1934 : Night of the Long Knives : In an event dubbed the “Night of the Long Knives,” Adolf Hitler summarily executed many of his leading SA officials on this day. Founded by Hitler in 1921 and nicknamed the storm troopers or Brownshirts, the SA was a paramilitary group that marched in Nazi Party rallies and carried out unchecked street violence against political opponents. As the SA swelled in size and power, its leadership, headed by Ernst Röhm, harboured aspirations to merge the SA with the regular army and carry out a second Nazi revolution, an idea that was eyed with suspicion by Hitler.
1974 : Soviet dancer Mikhail Baryshnikov defected from the U.S.S.R. while on tour in Canada.
1960 : Zaire, formerly Belgian Congo and now the Democratic Republic of the Congo, declared its independence from Belgium.
1908 : An enormous aerial explosion, presumably caused by a comet fragment colliding with Earth, flattened approximately 2,000 square km (500,000 acres) of pine forest near the Podkamennaya Tunguska River in central Siberia.
1893 : The Excelsior diamond, weighing 995 carats, the largest uncut diamond ever found to that time, was discovered in the De Beers mine at Jagersfontein, Orange Free State.

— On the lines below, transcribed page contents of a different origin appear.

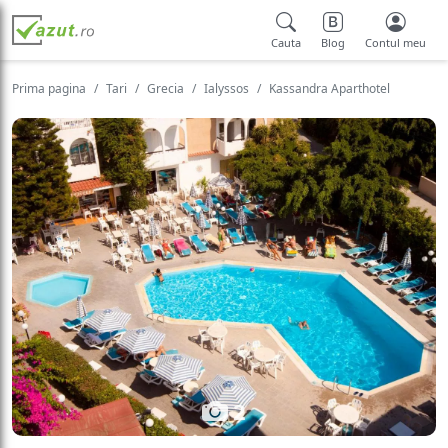
Cauta
Blog
Contul meu
Prima pagina
Tari
Grecia
Ialyssos
Kassandra Aparthotel
2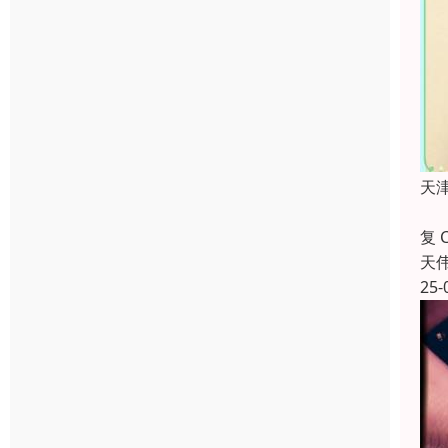
天
天
复
天
25-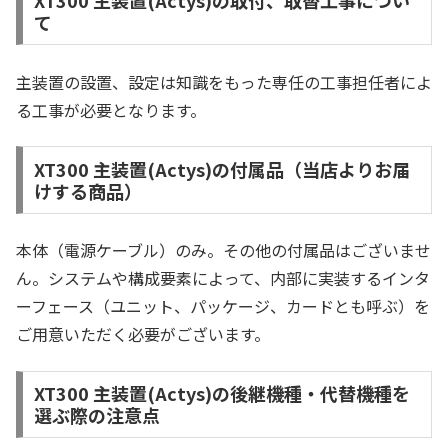
XT300 主装置(Actys)の取付、取替工事につい
て
主装置の設置、設定は知識をもった専任の工事担任者によ
る工事が必要となります。
XT300 主装置(Actys)の付属品（当店よりお届
けする商品）
本体（電源ケーブル）のみ。その他の付属品はございませ
ん。システムや構成要素によって、内部に実装するインタ
ーフェース（ユニット、パッケージ、カードとも呼ぶ）を
ご用意いただく必要がございます。
XT300 主装置(Actys)の後継機種・代替機種を
選ぶ際の注意点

1859 : Jean-François Gravelet, known as Blondin, crossed Niagara Falls on a tightrope, which was 335 metres (1,100 feet) long and 49 metres (160 feet) above the water.


The events happened on 28th June are :

1914 : Assassination of Archduke Francis Ferdinand : Having learned that Archduke Francis Ferdinand, heir to the Austro-Hungarian throne, would pay an official visit to Sarajevo, Bosnia, six revolutionaries awaited his procession on this day in 1914. Among the six were Gavrilo Princip and his associate Nedjelko Čabrinović. Čabrinović threw a bomb that bounced off the archduke's car and exploded beneath the next vehicle. A short time later, while driving to a hospital to visit an officer wounded by the bomb, Francis Ferdinand and his wife, Sophie, duchess von Hohenberg, were shot to death by Princip. Austria-Hungary held Serbia responsible and declared war July 28, precipitating the cataclysm of World War I.
1919 : The Treaty of Versailles was signed at the Palace of Versailles in France, signifying the end of World War I.
1902 : Notorious American bank robber John Dillinger was born in Indianapolis, Indiana.
1894 : Congress declared the first Monday of September as Labor Day, a holiday to honour the American worker.
1838 : Victoria was crowned queen of the United Kingdom of Great Britain and Ireland.
1778 : Molly Pitcher earned her nickname by carrying water to her husband's regiment during the Battle of Monmouth Court House.
1712 : French philosopher, writer, and political theorist Jean-Jacques Rousseau was born in Geneva.